Crispy Bao Bun at Ku Noodle
A nasty little rumor says that José Andrés' five-month old Ku Noodle, a brilliant noodle shop at SLS, could be shuttering. That would suck, because the food here is outstanding. Take, for example, this sandwichy take on the steamed bun favorite bao. A sweet, puffy roll (not sure if it's steamed or not, but it has an amazing light and almost creamy texture) with a paper-thin outer crisp edge is sliced open and stuffed with luscious braised pork belly lacquered in a zingy hoisin-ish sauce, topped with pickled veggies, cilantro leaves and peanuts. It's got crunch, it's got acid, it's got lots of fatty richness, it's got freshness and it's got a pleasant sweetness. It's a helluva meal, but if you want it, apparently, you better move fast.


The Runnin' Rebel

The Runnin' Rebel at the Sandwich Spot
Just a few weeks old and the Sandwich Spot is already one of the most promising new sandwich spots in Las Vegas. They have a cool, Vegasy decor—despite the fact that it appears to be a California-based franchise—and a menu of simple but well-constructed creations, some of which have Vegasy names. This is one of those, a pile of hot salami with melted pepper jack cheese and bomb sauce, which is a funky combination of a bunch of other sauces. It's a bit spicy, a bit sweet, and it even tastes a bit like … meat? Maybe. It's a lovely complement to any pork or beef product, and the Sandwich Spot does a lot with those. Note all the extras that come on this sucker (lettuce, tomato, pickles, onions, peppers, plus mayo, mustard and "secret sauce"), and also pay attention to the dense, slightly sweet Dutch crunch roll. You just don't see this kind of bread in a lot of sandwich shops. It's a nice little detail that proves these folks take their sandwiches very seriously.

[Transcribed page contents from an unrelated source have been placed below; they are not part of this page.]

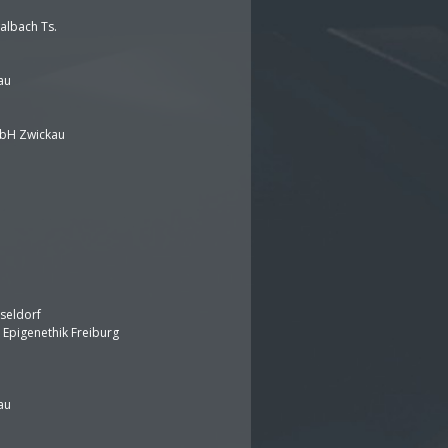
albach Ts.
au
mbH Zwickau
sseldorf
 Epigenethik Freiburg
au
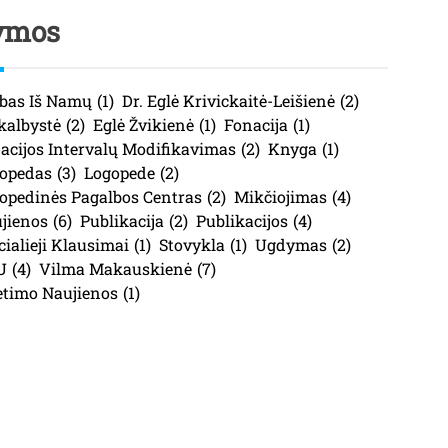
ymos
bas Iš Namų
(1)
Dr. Eglė Krivickaitė-Leišienė
(2)
kalbystė
(2)
Eglė Žvikienė
(1)
Fonacija
(1)
acijos Intervalų Modifikavimas
(2)
Knyga
(1)
opedas
(3)
Logopede
(2)
opedinės Pagalbos Centras
(2)
Mikčiojimas
(4)
jienos
(6)
Publikacija
(2)
Publikacijos
(4)
cialieji Klausimai
(1)
Stovykla
(1)
Ugdymas
(2)
U
(4)
Vilma Makauskienė
(7)
etimo Naujienos
(1)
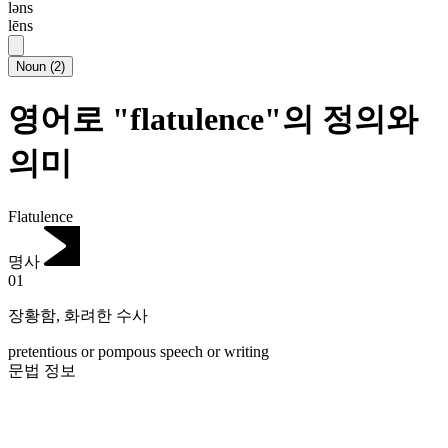
ləns
lēns
Noun
(
2
)
영어로 "flatulence"의 정의와
의미
Flatulence
명사
01
장황함
,
화려한 수사
pretentious or pompous speech or writing
문법 정보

Spicy Barbecue Chicken Melt

Spicy Barbecue Chicken Melt
Relatively simple yet highly effective: Cajun spice-dusted, grilled chicken breast, sliced into tender mini-strips and squished into a ciabatta with chipotle pepper-laced white cheddar, made toasty in the oven and then dabbed with Horsetooth Hot Mess porter, bourbon and coffee barbecue sauce. Lots of flavor, a little heat, a little sweet, lots of warm bread crunch. A pretty magnificent combination, as it turns out.


Shack-cago Dog

Shack-cago Dog at Shake Shack
It's back to the Shack to start the new year with the meal that started it all. That's right, Shake Shack was originally a hot dog spot. Didja know? It's true, and once you get a bite of this classic Chicago dog, you'll understand. Shake Shack dogs are just as good as the burgers. An all-natural beef frank is split and griddled, nestled into a toasted bun, and truly "dragged through the garden," as they say—decorated generously with onions, pickle, tomato, Rick's Picks Shack Relish, cucumber and spicy sport peppers. Super-fresh veggies make a big difference. It's finished with celery salt and mustard, and it's every bit as addictive as any burger on the menu at the newest Shake Shack on the Las Vegas Strip.